As he fought the potential designation, Spigner encountered a larger city effort that he worries could entrap hundreds of other unsuspecting black homeowners in East Austin. At the Sept. 26 meeting of the Historic Landmark Commission, Spigner's case and 11 others were postponed upon the request of Council Member Ora Houston, who lives two doors down from the house Spigner would like to sell. (Houston's office did not respond to requests for comment for this story.)
Houston had apparently wanted the commission to hold off on any decisions pending the completion of the East Austin Cultural Resources Survey, a sweeping inventory of 6,600 houses, shops, swimming pools, and even garages. Last November, the city hired architectural historians from Hardy·Heck·Moore Inc. to catalog these "resources," determine which ones could qualify as landmarks, and also map out potential historic districts.
Emily Payne, an architectural historian with HHM, said on Monday that the survey is complete and its recommendations are now on their way to City Council. (The city released the survey to the public on Tuesday.) She described the process as a "proactive" step to collect oral histories and archival information on Eastside properties for guidance in future preservation discussions. The vast scope of the survey – bordered by I-35 to the west, Lady Bird Lake to the south, Pleasant Valley and Capital Metro's Red Line to the east, and Manor Road on the north – guarantees more consistent and accurate results, Payne said.
Houston's interest in the survey aligns with her opposition to rampant redevelopment. However, her use of it to postpone a decision on his demolition permit rankled Spigner. His outburst at the September commission meeting attracted media coverage which may have played in his favor at the most recent meeting on Oct. 24. This time, Houston did not intervene and the commission approved the permit on its consent agenda.

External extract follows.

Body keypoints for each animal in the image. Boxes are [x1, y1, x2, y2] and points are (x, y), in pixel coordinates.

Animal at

Even with his permit in hand, Spigner is sounding the alarm about the implications of the survey. He and Spears both criticized HHM for not doing enough to notify residents about the ongoing study. Payne said the firm sent two separate letters to all residents in the survey area, once in January and again in August. Spigner suggested many recipients may have thrown away the envelopes with the rest of the junk mail. He also pointed out that older residents may not have had the wherewithal to visit the internet address listed in the letters.
In any case, Payne stressed that the survey recommendations would not directly lead to the historic zoning of any properties. For individual homes, that process would only get started when a property owner seeks the landmark designation or applies for a demolition permit. The decision must then be cleared by the Historic Landmark Commission, the Planning Commission, and ultimately City Council. "They can use the survey results as an informational tool to help guide their votes, but it doesn't circumvent the public process," said Payne.

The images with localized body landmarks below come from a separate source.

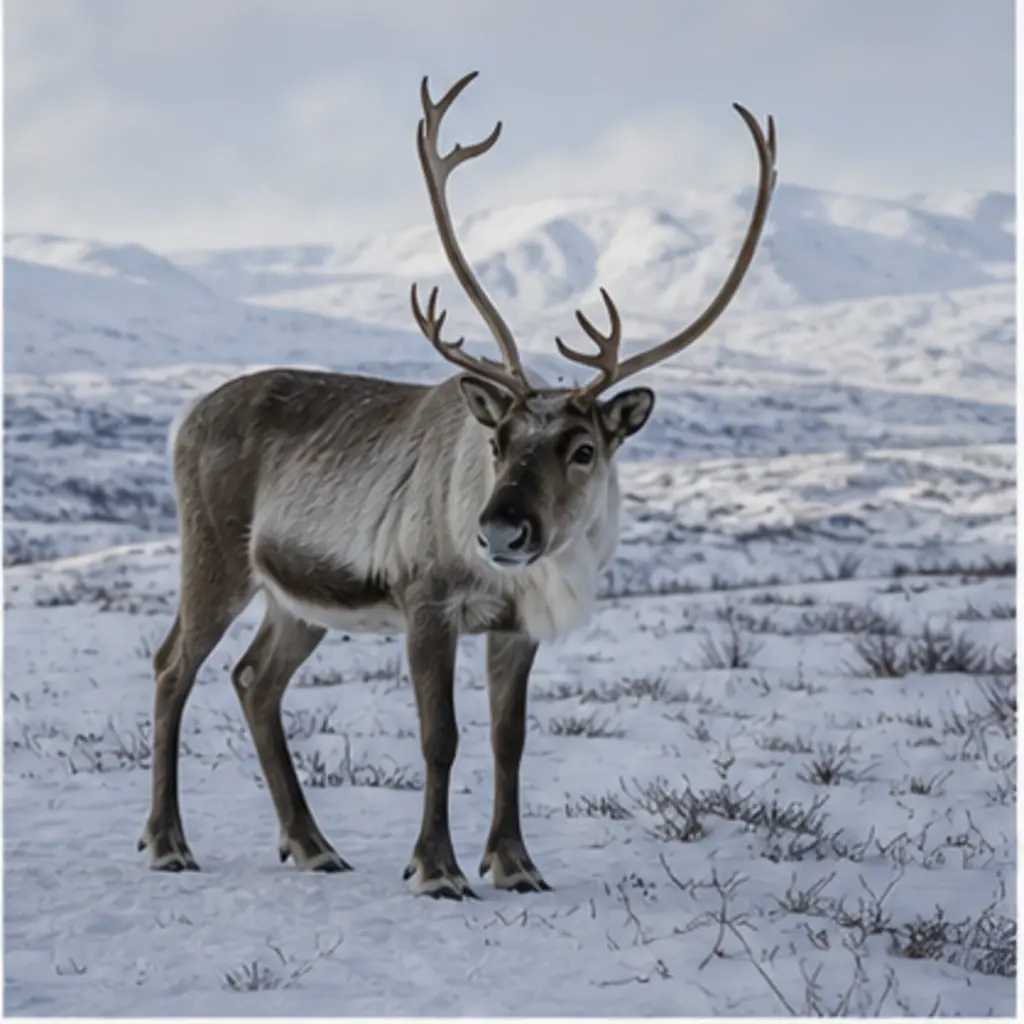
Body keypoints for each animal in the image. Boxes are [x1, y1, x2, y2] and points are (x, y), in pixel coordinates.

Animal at [139, 70, 777, 899]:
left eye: (582, 448)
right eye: (498, 440)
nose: (502, 529)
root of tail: (186, 415)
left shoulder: (514, 628)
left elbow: (511, 739)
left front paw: (515, 864)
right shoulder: (427, 602)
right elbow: (439, 736)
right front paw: (436, 868)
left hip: (298, 597)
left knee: (255, 678)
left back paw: (312, 844)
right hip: (214, 555)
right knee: (173, 665)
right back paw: (167, 841)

But residents could still find metaphorical amber pouring over their buildings without their consent. Of the 6,600 resources included in the survey, 2,611 could be eligible for inclusion in a historic district, which requires the support of 51% of property owners inside its proposed boundaries. Any contributing structure in a district would have to be maintained. Noncontributing structures could be torn down, but their replacements would have to be built to comply with rigidly defined design standards.
Spigner painted the attempts to preserve homes in the name of Eastside culture as misguided. The narrative legacies of past residents are lost in the faces of silent structures. Plaques, memorials, or other storytelling devices, Spigner said, are more appropriate for keeping alive the flame of Eastside history. Instead, he challenged, the city is using preservation in East Austin to overcorrect for years of benign neglect that came after years of codified isolation.
Spigner compared it to the pre-war city plan that drew racial boundaries in Austin and only allowed blacks to live east of Downtown. "The city has to give you approval to do what you'd like to do," said Spigner. "It's the same unfairness as 1928. It's ironic."